Non-concessional contributions are capped separately ($120,000 a year in 2025-26, with a bring-forward of up to $360,000 over three years) and are switched off once your Total Super Balance reaches the Transfer Balance Cap. They are not a way to put unlimited money into super. The interaction of the caps is set out on the ATO non-concessional contributions cap page.
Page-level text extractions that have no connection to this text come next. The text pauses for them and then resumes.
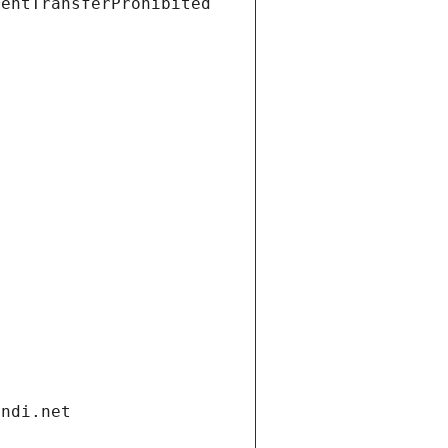
ientTransferProhibited
andi.net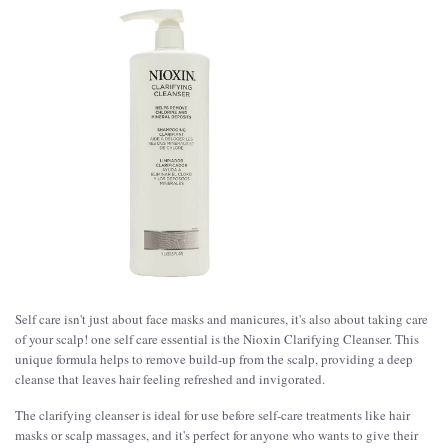
Self care isn't just about face masks and manicures, it's also about taking care
of your scalp! one self care essential is the Nioxin Clarifying Cleanser. This
unique formula helps to remove build-up from the scalp, providing a deep
cleanse that leaves hair feeling refreshed and invigorated.
The clarifying cleanser is ideal for use before self-care treatments like hair
masks or scalp massages, and it's perfect for anyone who wants to give their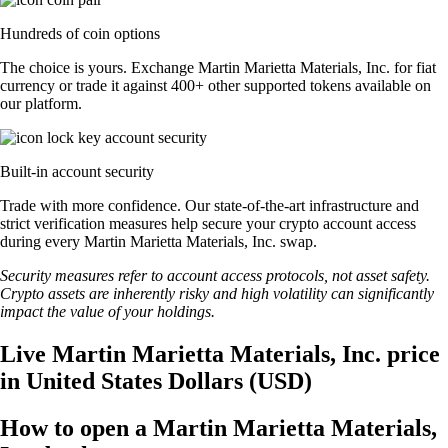
Hundreds of coin options
The choice is yours. Exchange Martin Marietta Materials, Inc. for fiat
currency or trade it against 400+ other supported tokens available on
our platform.
Built-in account security
Trade with more confidence. Our state-of-the-art infrastructure and
strict verification measures help secure your crypto account access
during every Martin Marietta Materials, Inc. swap.
Security measures refer to account access protocols, not asset safety.
Crypto assets are inherently risky and high volatility can significantly
impact the value of your holdings.
Live Martin Marietta Materials, Inc. price
in United States Dollars (USD)
How to open a Martin Marietta Materials,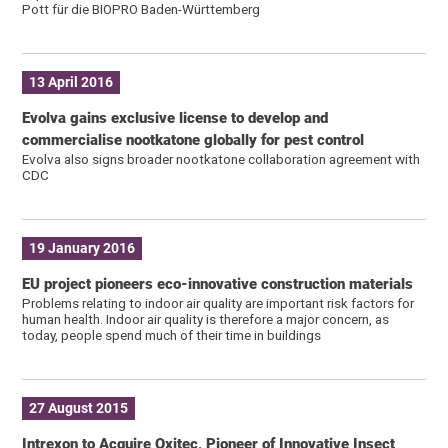
Pott für die BIOPRO Baden-Württemberg
13 April 2016
Evolva gains exclusive license to develop and
commercialise nootkatone globally for pest control
Evolva also signs broader nootkatone collaboration agreement with
CDC
19 January 2016
EU project pioneers eco-innovative construction materials
Problems relating to indoor air quality are important risk factors for
human health. Indoor air quality is therefore a major concern, as
today, people spend much of their time in buildings
27 August 2015
Intrexon to Acquire Oxitec, Pioneer of Innovative Insect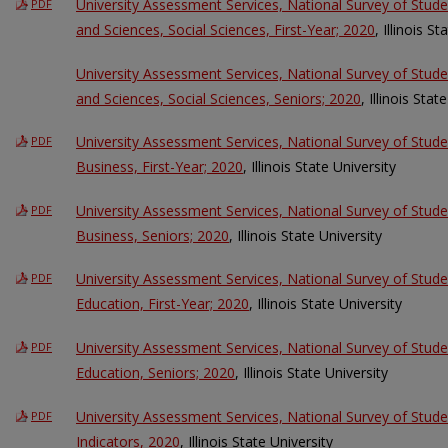
University Assessment Services, National Survey of Stud
PDF
and Sciences, Social Sciences, First-Year; 2020
, Illinois S
University Assessment Services, National Survey of Stud
and Sciences, Social Sciences, Seniors; 2020
, Illinois Stat
University Assessment Services, National Survey of Stud
PDF
Business, First-Year; 2020
, Illinois State University
University Assessment Services, National Survey of Stud
PDF
Business, Seniors; 2020
, Illinois State University
University Assessment Services, National Survey of Stud
PDF
Education, First-Year; 2020
, Illinois State University
University Assessment Services, National Survey of Stud
PDF
Education, Seniors; 2020
, Illinois State University
University Assessment Services, National Survey of St
PDF
Indicators, 2020
, Illinois State University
What Division 293 doesn't change

It is easy to read about a second 15% charge and conclude that super stops being worth it above $250,000. The numbers say otherwise for most high earners.

  • Concessional contributions taxed at 30% under Division 293 still beat the same income taken as salary and taxed at a 47% top marginal rate. The arbitrage compresses; it does not disappear.
  • Earnings inside the fund are still taxed at 15% in accumulation and 0% in pension phase up to the Transfer Balance Cap, unless you are also above the separate $3 million Division 296 threshold. Those are different taxes with different thresholds.
  • The bridge between an early-retirement date and preservation age is funded by non-super wealth regardless of Division 293. Nothing about this tax changes how the bridge years work. The bridge-to-super post covers that side.

Try it yourself

See where your plan crosses $250,000

ProjectFi's engine models Division 293 on your projected income and contributions, so you can see in which years the extra 15% applies and how spouse splitting or a non-concessional shift changes the after-tax outcome.

Open the planner

The bottom line

Division 293 adds 15% to the super contributions of people whose income plus contributions exceed $250,000, a threshold that has not moved since 2017-18. For a single high earner it narrows the super arbitrage from 15-versus-47 to 30-versus-47, still a saving but a smaller one. For a couple it is one of the rare super taxes that responds to how the household arranges its contributions, which is why it is worth modelling both partners rather than just the higher earner.